Posted by: Shaun | March 20, 2008

Globe: “DSS ignored ‘red flag’ of abuse”

As I picked up a copy of The Boston Globe this afternoon, I was is in for a horrific surprise when I came across this on page one:

The state Department of Social Services allowed a 7-year-old boy to stay in a home where his mother’s boyfriend, a former convict who had served time for crack cocaine possession and assaulting a police officer, beat the boy with a belt, burned his genitals with lit cigarettes, and urinated on his head, police said yesterday.

DSS officials had known of neglect in the home as far back as 2002 and were informed of three reports of possible physical abuse since late last year, including reports of a beating with a belt in December and burns with a cigarette on March 4. But DSS did not notify law enforcement officials until Monday, when teachers discovered burn marks on his genitals, pelvis, and buttocks.

“This kid was sent home to be tortured for another 13 days, as far as I’m concerned, because somebody dropped the ball,” Middleborough Police Chief Gary J. Russell said in an interview yesterday. “It makes you want to cry.
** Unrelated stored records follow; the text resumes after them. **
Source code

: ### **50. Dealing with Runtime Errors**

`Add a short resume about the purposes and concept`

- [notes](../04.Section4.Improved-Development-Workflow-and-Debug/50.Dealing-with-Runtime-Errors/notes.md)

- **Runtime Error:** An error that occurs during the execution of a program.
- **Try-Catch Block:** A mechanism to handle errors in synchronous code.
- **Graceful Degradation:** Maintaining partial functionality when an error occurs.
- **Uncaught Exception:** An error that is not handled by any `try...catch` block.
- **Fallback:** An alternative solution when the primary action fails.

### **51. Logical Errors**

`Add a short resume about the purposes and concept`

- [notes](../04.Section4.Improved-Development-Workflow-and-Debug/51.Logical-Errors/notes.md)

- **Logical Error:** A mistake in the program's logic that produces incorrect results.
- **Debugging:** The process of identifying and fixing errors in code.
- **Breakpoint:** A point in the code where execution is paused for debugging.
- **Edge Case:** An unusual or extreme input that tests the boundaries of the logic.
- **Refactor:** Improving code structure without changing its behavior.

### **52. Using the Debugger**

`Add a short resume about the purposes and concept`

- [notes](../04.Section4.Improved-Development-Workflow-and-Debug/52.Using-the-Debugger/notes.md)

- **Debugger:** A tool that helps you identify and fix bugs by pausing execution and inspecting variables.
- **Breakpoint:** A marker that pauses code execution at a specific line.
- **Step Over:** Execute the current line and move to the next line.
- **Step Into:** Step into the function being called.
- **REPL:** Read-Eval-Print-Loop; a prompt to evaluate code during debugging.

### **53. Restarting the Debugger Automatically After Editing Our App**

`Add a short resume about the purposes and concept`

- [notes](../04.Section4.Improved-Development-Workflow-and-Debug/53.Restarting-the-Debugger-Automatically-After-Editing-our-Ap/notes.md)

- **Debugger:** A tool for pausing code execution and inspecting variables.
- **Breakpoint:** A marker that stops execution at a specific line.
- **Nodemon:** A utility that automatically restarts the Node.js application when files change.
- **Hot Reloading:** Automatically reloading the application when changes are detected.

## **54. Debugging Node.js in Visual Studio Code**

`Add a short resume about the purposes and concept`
This kid was tortured.”

It is a tragic reality that child abuse like this is far more common than any of us would like to believe, and the child welfare agencies charged with protecting kids are ill equipped to achieve their purpose. All too often, they are underfunded and understaffed, placing an enormous amount of pressure on the social workers and psychologists who deal with at-risk youth. One need only think back to the scandal that erupted back in 2002 when Florida’s Department of Children and Families was found to have “lost” hundreds of children in order to realize what’s at stake.

If you know someone that works in the child welfare system as a social worker, psychiatric worker, or just in administration, thank them for what they do. There simply aren’t enough good people in the field right now and that won’t change until citizens start demanding that states give foster care and child welfare organizations the resources they need to do their job.